━━━ ENTRIES PROVIDED
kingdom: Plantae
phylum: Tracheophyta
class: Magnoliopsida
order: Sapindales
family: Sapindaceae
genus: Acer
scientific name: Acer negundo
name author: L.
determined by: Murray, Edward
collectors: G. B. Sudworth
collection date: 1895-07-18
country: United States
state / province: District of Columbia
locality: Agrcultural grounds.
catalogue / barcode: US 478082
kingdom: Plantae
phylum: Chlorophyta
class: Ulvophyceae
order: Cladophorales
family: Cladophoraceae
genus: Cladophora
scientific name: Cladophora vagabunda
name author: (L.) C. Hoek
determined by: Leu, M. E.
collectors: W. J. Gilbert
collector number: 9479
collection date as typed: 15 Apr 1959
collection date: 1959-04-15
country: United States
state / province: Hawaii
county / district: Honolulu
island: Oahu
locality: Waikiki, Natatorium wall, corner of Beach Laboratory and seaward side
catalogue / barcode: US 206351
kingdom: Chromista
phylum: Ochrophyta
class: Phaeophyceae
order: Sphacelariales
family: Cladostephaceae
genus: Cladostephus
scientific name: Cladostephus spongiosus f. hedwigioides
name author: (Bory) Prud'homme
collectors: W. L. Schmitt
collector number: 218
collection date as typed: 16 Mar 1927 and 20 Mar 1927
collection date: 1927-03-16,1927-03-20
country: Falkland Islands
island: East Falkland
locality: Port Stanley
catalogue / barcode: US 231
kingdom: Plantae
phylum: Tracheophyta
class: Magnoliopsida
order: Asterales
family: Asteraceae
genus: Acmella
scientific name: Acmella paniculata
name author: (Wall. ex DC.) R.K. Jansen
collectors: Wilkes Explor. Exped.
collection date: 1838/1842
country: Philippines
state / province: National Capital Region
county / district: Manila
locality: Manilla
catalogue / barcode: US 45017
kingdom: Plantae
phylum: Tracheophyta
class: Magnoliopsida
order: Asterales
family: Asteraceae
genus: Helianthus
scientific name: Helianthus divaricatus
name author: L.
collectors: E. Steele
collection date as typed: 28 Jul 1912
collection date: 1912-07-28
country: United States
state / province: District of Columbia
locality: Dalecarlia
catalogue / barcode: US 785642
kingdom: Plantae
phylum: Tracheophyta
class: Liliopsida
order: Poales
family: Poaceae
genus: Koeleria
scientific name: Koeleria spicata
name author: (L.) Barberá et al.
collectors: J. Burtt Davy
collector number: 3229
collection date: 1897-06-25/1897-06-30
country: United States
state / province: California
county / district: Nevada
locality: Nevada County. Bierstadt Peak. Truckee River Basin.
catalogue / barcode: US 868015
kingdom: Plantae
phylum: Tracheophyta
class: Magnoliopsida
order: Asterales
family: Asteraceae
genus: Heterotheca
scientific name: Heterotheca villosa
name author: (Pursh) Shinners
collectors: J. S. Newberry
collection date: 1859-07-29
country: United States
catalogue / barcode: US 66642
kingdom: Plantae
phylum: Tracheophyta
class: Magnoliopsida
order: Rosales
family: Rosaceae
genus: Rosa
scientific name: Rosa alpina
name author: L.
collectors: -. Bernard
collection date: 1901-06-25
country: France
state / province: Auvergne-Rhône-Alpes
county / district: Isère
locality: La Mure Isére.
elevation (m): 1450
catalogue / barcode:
━━━━━━
▶ **GOAL OF THE EXERCISE**: Copy every line of the records above, from the first to the last, keeping the spelling and punctuation unchanged.

▶ **CORRECT RESPONSE**:
kingdom: Plantae
phylum: Tracheophyta
class: Magnoliopsida
order: Sapindales
family: Sapindaceae
genus: Acer
scientific name: Acer negundo
name author: L.
determined by: Murray, Edward
collectors: G. B. Sudworth
collection date: 1895-07-18
country: United States
state / province: District of Columbia
locality: Agrcultural grounds.
catalogue / barcode: US 478082
kingdom: Plantae
phylum: Chlorophyta
class: Ulvophyceae
order: Cladophorales
family: Cladophoraceae
genus: Cladophora
scientific name: Cladophora vagabunda
name author: (L.) C. Hoek
determined by: Leu, M. E.
collectors: W. J. Gilbert
collector number: 9479
collection date as typed: 15 Apr 1959
collection date: 1959-04-15
country: United States
state / province: Hawaii
county / district: Honolulu
island: Oahu
locality: Waikiki, Natatorium wall, corner of Beach Laboratory and seaward side
catalogue / barcode: US 206351
kingdom: Chromista
phylum: Ochrophyta
class: Phaeophyceae
order: Sphacelariales
family: Cladostephaceae
genus: Cladostephus
scientific name: Cladostephus spongiosus f. hedwigioides
name author: (Bory) Prud'homme
collectors: W. L. Schmitt
collector number: 218
collection date as typed: 16 Mar 1927 and 20 Mar 1927
collection date: 1927-03-16,1927-03-20
country: Falkland Islands
island: East Falkland
locality: Port Stanley
catalogue / barcode: US 231
kingdom: Plantae
phylum: Tracheophyta
class: Magnoliopsida
order: Asterales
family: Asteraceae
genus: Acmella
scientific name: Acmella paniculata
name author: (Wall. ex DC.) R.K. Jansen
collectors: Wilkes Explor. Exped.
collection date: 1838/1842
country: Philippines
state / province: National Capital Region
county / district: Manila
locality: Manilla
catalogue / barcode: US 45017
kingdom: Plantae
phylum: Tracheophyta
class: Magnoliopsida
order: Asterales
family: Asteraceae
genus: Helianthus
scientific name: Helianthus divaricatus
name author: L.
collectors: E. Steele
collection date as typed: 28 Jul 1912
collection date: 1912-07-28
country: United States
state / province: District of Columbia
locality: Dalecarlia
catalogue / barcode: US 785642
kingdom: Plantae
phylum: Tracheophyta
class: Liliopsida
order: Poales
family: Poaceae
genus: Koeleria
scientific name: Koeleria spicata
name author: (L.) Barberá et al.
collectors: J. Burtt Davy
collector number: 3229
collection date: 1897-06-25/1897-06-30
country: United States
state / province: California
county / district: Nevada
locality: Nevada County. Bierstadt Peak. Truckee River Basin.
catalogue / barcode: US 868015
kingdom: Plantae
phylum: Tracheophyta
class: Magnoliopsida
order: Asterales
family: Asteraceae
genus: Heterotheca
scientific name: Heterotheca villosa
name author: (Pursh) Shinners
collectors: J. S. Newberry
collection date: 1859-07-29
country: United States
catalogue / barcode: US 66642
kingdom: Plantae
phylum: Tracheophyta
class: Magnoliopsida
order: Rosales
family: Rosaceae
genus: Rosa
scientific name: Rosa alpina
name author: L.
collectors: -. Bernard
collection date: 1901-06-25
country: France
state / province: Auvergne-Rhône-Alpes
county / district: Isère
locality: La Mure Isére.
elevation (m): 1450
catalogue / barcode:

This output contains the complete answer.